The Dow Jones Industrial Average (^DJI 0.36%) managed to end a mostly negative week on a good note Friday, closing modestly higher as a budget deal for 2014 and 2015 passed in the House and makes its way to the Senate. Next week the Senate will vote on the budget as well as formally vote on the president's next nominee to head the Federal Reserve, Janet Yellen. Although the Dow opened and closed the week with gains, it managed to slump pretty dramatically in the middle period, giving the index 265-point losses for the week. Today, the Dow lost 15 points, or 0.1%, to end at 15,755. 

Shares of the Home Depot (HD 0.31%) outperformed the market today, adding 0.6%. Shares are up more than 27% this year, as the home-improvement retailer reaped the benefits of an unabashedly bullish real estate market. Home Depot has been an indirect beneficiary of the Fed's loose money policies, which have driven interest rates to near-record lows, allowing borrowers to access capital more easily. As my colleague Matt Thalman noted earlier today, Home Depot stock also benefited from an upgrade by Raymond James, which thinks the retailer is quite capable of sustaining growth independently of the Fed's accommodative policies. 

On the other side of the Atlantic, Greek shipping company DryShips (DRYS) saw shares rally 4.9% Friday, continuing the stock's amazing performance in 2013. Long-term shareholders are beginning to feel vindicated, with DryShips shares having jumped 128% this year alone. Even after those remarkable gains, though, the stock remains 36% lower than it was just three years ago -- a three-year period that many Greek companies would rather forget. Moving forward, DryShips is a risky play with a few potential catalysts that could either boost or ruin the share price. On the one hand, it's loaded with tons of debt; on the other, it has some exposure to a thriving drilling industry and could make a ton of money in the future if it starts offering more routes through the Arctic Sea. 

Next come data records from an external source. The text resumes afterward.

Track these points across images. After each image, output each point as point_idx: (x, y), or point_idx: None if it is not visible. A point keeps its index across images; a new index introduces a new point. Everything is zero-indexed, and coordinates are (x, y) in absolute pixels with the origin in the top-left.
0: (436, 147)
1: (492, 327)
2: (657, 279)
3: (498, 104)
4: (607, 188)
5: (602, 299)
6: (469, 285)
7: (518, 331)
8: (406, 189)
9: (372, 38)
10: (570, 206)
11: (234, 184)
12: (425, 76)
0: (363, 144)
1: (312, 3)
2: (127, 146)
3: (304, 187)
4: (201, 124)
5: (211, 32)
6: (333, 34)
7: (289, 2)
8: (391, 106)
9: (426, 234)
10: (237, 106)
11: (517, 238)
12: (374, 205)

Finally, shares of Midwest grocer Roundy's (NYSE: RNDY) fell 7.2% after the company announced its intention to sell 27.6 million shares in order to raise additional capital. There were more than 45 million shares outstanding at the end of September. In addition to that whammy, credit ratings agency Moody's gave a speculative rating to Roundy's proposed $200 million in notes, which the company will use to repay another loan and acquire a number of Dominick's locations from rival Safeway . This means Roundy's will have to reward lenders with high levels of interest for the inherent risk in the company's second lien debt.